Exercise material
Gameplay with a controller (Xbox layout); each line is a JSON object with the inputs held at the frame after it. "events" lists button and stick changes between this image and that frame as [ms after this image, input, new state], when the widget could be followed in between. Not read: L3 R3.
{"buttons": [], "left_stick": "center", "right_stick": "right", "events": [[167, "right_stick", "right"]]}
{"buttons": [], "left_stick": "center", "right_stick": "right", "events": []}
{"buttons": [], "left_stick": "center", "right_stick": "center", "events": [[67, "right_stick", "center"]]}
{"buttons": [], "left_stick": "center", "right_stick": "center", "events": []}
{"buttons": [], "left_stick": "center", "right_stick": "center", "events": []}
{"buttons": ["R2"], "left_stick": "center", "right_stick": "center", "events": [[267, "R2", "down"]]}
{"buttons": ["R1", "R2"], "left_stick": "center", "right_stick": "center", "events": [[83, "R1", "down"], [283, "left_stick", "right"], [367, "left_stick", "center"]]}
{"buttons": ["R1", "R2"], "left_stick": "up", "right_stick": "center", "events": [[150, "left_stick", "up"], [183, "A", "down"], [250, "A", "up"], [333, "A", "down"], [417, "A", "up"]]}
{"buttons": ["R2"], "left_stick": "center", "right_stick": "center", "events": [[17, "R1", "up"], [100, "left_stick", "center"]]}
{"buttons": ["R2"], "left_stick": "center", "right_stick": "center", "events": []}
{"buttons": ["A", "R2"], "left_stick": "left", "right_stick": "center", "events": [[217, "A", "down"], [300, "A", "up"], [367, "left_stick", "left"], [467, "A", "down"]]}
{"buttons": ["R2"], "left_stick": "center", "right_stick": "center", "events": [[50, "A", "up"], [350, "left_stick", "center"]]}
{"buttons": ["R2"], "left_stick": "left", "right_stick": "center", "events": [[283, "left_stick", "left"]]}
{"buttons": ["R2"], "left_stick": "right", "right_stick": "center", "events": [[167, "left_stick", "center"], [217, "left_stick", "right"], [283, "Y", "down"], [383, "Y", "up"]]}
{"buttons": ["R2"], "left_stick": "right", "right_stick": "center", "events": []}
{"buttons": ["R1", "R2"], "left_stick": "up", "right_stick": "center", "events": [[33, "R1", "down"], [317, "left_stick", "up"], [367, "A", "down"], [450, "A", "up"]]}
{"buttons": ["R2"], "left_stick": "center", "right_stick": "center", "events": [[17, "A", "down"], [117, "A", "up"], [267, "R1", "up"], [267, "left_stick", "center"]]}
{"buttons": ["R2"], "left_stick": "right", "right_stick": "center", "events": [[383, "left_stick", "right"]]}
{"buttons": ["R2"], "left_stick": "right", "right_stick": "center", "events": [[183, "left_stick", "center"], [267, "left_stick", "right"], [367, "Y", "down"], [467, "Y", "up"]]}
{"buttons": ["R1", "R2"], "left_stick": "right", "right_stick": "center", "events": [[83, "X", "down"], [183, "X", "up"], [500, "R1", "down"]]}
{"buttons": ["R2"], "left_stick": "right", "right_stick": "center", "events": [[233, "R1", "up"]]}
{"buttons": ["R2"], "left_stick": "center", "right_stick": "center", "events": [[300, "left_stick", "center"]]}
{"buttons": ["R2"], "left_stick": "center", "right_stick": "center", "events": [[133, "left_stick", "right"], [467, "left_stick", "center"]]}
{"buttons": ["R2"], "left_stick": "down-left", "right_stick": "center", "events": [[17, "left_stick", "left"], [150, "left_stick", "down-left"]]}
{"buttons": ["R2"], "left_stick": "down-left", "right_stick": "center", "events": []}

Exercise
Please print out every record exactly as it is written.

Finished exercise
Gameplay with a controller (Xbox layout); each line is a JSON object with the inputs held at the frame after it. "events" lists button and stick changes between this image and that frame as [ms after this image, input, new state], when the widget could be followed in between. Not read: L3 R3.
{"buttons": [], "left_stick": "center", "right_stick": "right", "events": [[167, "right_stick", "right"]]}
{"buttons": [], "left_stick": "center", "right_stick": "right", "events": []}
{"buttons": [], "left_stick": "center", "right_stick": "center", "events": [[67, "right_stick", "center"]]}
{"buttons": [], "left_stick": "center", "right_stick": "center", "events": []}
{"buttons": [], "left_stick": "center", "right_stick": "center", "events": []}
{"buttons": ["R2"], "left_stick": "center", "right_stick": "center", "events": [[267, "R2", "down"]]}
{"buttons": ["R1", "R2"], "left_stick": "center", "right_stick": "center", "events": [[83, "R1", "down"], [283, "left_stick", "right"], [367, "left_stick", "center"]]}
{"buttons": ["R1", "R2"], "left_stick": "up", "right_stick": "center", "events": [[150, "left_stick", "up"], [183, "A", "down"], [250, "A", "up"], [333, "A", "down"], [417, "A", "up"]]}
{"buttons": ["R2"], "left_stick": "center", "right_stick": "center", "events": [[17, "R1", "up"], [100, "left_stick", "center"]]}
{"buttons": ["R2"], "left_stick": "center", "right_stick": "center", "events": []}
{"buttons": ["A", "R2"], "left_stick": "left", "right_stick": "center", "events": [[217, "A", "down"], [300, "A", "up"], [367, "left_stick", "left"], [467, "A", "down"]]}
{"buttons": ["R2"], "left_stick": "center", "right_stick": "center", "events": [[50, "A", "up"], [350, "left_stick", "center"]]}
{"buttons": ["R2"], "left_stick": "left", "right_stick": "center", "events": [[283, "left_stick", "left"]]}
{"buttons": ["R2"], "left_stick": "right", "right_stick": "center", "events": [[167, "left_stick", "center"], [217, "left_stick", "right"], [283, "Y", "down"], [383, "Y", "up"]]}
{"buttons": ["R2"], "left_stick": "right", "right_stick": "center", "events": []}
{"buttons": ["R1", "R2"], "left_stick": "up", "right_stick": "center", "events": [[33, "R1", "down"], [317, "left_stick", "up"], [367, "A", "down"], [450, "A", "up"]]}
{"buttons": ["R2"], "left_stick": "center", "right_stick": "center", "events": [[17, "A", "down"], [117, "A", "up"], [267, "R1", "up"], [267, "left_stick", "center"]]}
{"buttons": ["R2"], "left_stick": "right", "right_stick": "center", "events": [[383, "left_stick", "right"]]}
{"buttons": ["R2"], "left_stick": "right", "right_stick": "center", "events": [[183, "left_stick", "center"], [267, "left_stick", "right"], [367, "Y", "down"], [467, "Y", "up"]]}
{"buttons": ["R1", "R2"], "left_stick": "right", "right_stick": "center", "events": [[83, "X", "down"], [183, "X", "up"], [500, "R1", "down"]]}
{"buttons": ["R2"], "left_stick": "right", "right_stick": "center", "events": [[233, "R1", "up"]]}
{"buttons": ["R2"], "left_stick": "center", "right_stick": "center", "events": [[300, "left_stick", "center"]]}
{"buttons": ["R2"], "left_stick": "center", "right_stick": "center", "events": [[133, "left_stick", "right"], [467, "left_stick", "center"]]}
{"buttons": ["R2"], "left_stick": "down-left", "right_stick": "center", "events": [[17, "left_stick", "left"], [150, "left_stick", "down-left"]]}
{"buttons": ["R2"], "left_stick": "down-left", "right_stick": "center", "events": []}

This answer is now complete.